Art Inspired by the Canadian Rockies, Purcell Mountains and Selkirk Mountains, 1809-2012
Review By Maria Tippett
May 18, 2017
BC Studies no. 194 Summer 2017 | p. 216-217
As Nancy Townshend writes in the preface of Art Inspired by the Canadian Rockies, Purcell Mountains and Selkirk Mountains, 1809-2012: “At one time, the Canadian Rockies, Purcell Mountains, and Selkirk Mountains existed as a tabula rasa (v).” By the end of her admirable study Townshend leaves no doubt that this area, covering some 251,997 square kilometers, has been subjected to every style — from romantic realist to post modernist — and to every medium, from oil and watercolour paint and aluminum to wood.
Townshend divides her study into three parts. What she calls “The Traditional Era (1809-1899)” includes the tentative early-nineteenth century watercolor drawings of the explorer David Thompson, the more accomplished paintings of Lucius O’Brien and Frederic Bell-Smith, along with the photographs of William McFarlane Notman, Richard Henry Trueman, and Byron Harmon. The next section, “Introduction to the Modern Era (1900-1971),” focuses on the early twentieth century British painter John Singer Sargent, the interwar artists Lawren Harris and J.E.H. MacDonald, and the post-war painters Peter Whyte and Catharine Robb White. And the final section of this book, “Introduction to the Contemporary Era (1972-2012),” considers lesser well-known artists including painter Kent Monkman and photographers Jin-me Yoon and Jan Kabatoff.
Choosing representative artists of each era might have led to the omission of some well deserving people. However, Townshend avoids this by adding more artists to her three blocks of illustrations.
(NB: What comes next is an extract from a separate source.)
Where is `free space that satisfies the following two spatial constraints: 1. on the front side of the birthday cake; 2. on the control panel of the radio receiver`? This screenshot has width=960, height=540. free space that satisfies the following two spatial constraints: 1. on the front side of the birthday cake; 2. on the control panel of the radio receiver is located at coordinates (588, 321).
Thus painters John Fraser and John Curren are included in part one; painter Jack B. Taylor and photographers Bruno Engler and Nicholas Morant in part two; and work by sculptor Tony Bloom, potter Les Manning, and photographer Craig Richards, among many others, are tipped into the third block of illustrations.
Is Townshend’s catch-up manoeuver successful? One can argue that it was better to include the “also ran” than to leave them out. And, to her credit, Townshend does mention their names in the introduction to each section thereby contextualizing their work within her narrative covering two centuries of art. However, I would have liked to have learned more about them.
I got the most out of Art Inspired by the Canadian Rockies, Purcell Mountains and Selkirk Mountains by simply looking at the beautifully produced illustrations. Doing so convinced me that soaring mountain peaks, banks of conifers that can be pulled in and out of a painting like pieces of stage scenery, and lakes that give an upside-down view of the landscape are as valid a motif for contemporary painters as they were in the nineteenth century. I noted that the push-pull between the fore and the backgrounds is at work in Byron Harmon’s 1924 photograph Ascending Jonas Pass, just as it is in Tony Bloom’s aluminum sculpture Landbuoy (2011), Peter von Tiesenhausen’s installation Sanctuary (2012), and Shawna Dempsey and Lorri Millan’s Lesbian National Parks & Services (1997). Even Ed Bamiling’s In the Beginning – #11 (2009), which avoids any realistic rendering of the mountain landscape, nevertheless evokes an image of the igneous rocks that formed on the Canadian Shield during the Precambrian era and resonate with the ancient geological formations of the Rockies.
If any book’s illustrations can inspire a reviewer to make these kinds of observations then the author has done a good job. Let us hope that Nancy Townshend is planning a sequel to this volume that will allow her to give all the artists she illustrates in this volume their just desserts.
Art Inspired by the Canadian Rockies, Purcell Mountains and Selkirk Mountains, 1809-2012
Nancy Townshend
Calgary: Bayeux Arts Inc, 2012. 160 pp. $24.95 paper.